#### RECORDS PROVIDED
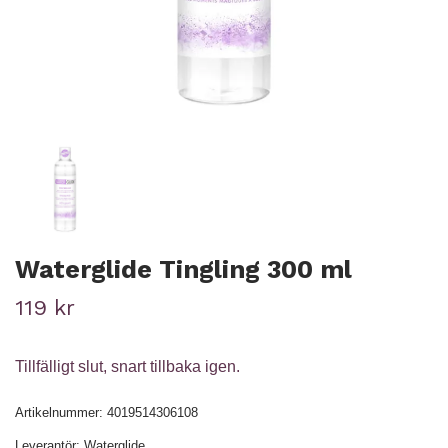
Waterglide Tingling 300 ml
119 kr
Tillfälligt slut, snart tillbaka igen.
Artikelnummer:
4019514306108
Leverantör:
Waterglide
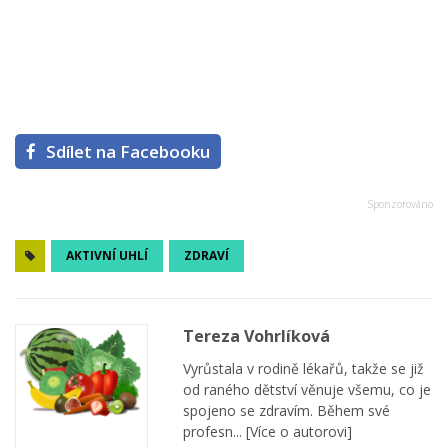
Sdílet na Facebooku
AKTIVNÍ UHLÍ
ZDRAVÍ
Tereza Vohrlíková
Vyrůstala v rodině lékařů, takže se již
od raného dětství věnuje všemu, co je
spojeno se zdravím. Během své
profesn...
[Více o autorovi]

* * *

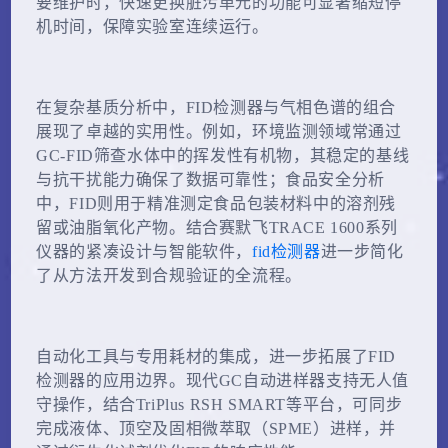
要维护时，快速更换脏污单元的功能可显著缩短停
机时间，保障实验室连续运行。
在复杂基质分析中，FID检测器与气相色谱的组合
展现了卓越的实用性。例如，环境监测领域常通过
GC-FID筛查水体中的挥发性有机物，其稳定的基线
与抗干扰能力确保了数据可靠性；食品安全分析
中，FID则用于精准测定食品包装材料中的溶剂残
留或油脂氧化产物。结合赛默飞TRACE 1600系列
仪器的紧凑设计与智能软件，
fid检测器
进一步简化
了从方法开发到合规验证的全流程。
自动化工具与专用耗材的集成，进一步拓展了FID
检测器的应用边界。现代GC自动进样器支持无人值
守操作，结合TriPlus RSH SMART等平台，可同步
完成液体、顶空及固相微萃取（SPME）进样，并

#### DESCRIPTION OF THE TASK
In the material above, locate the line containing "守操作，结合TriPlus RSH SMART等平台，可同步" and the line containing "完成液体、顶空及固相微萃取（SPME）进样，并". Transcribe exactly those two lines and every line between them, and nothing more.

#### EXERCISE ANSWER
守操作，结合TriPlus RSH SMART等平台，可同步
完成液体、顶空及固相微萃取（SPME）进样，并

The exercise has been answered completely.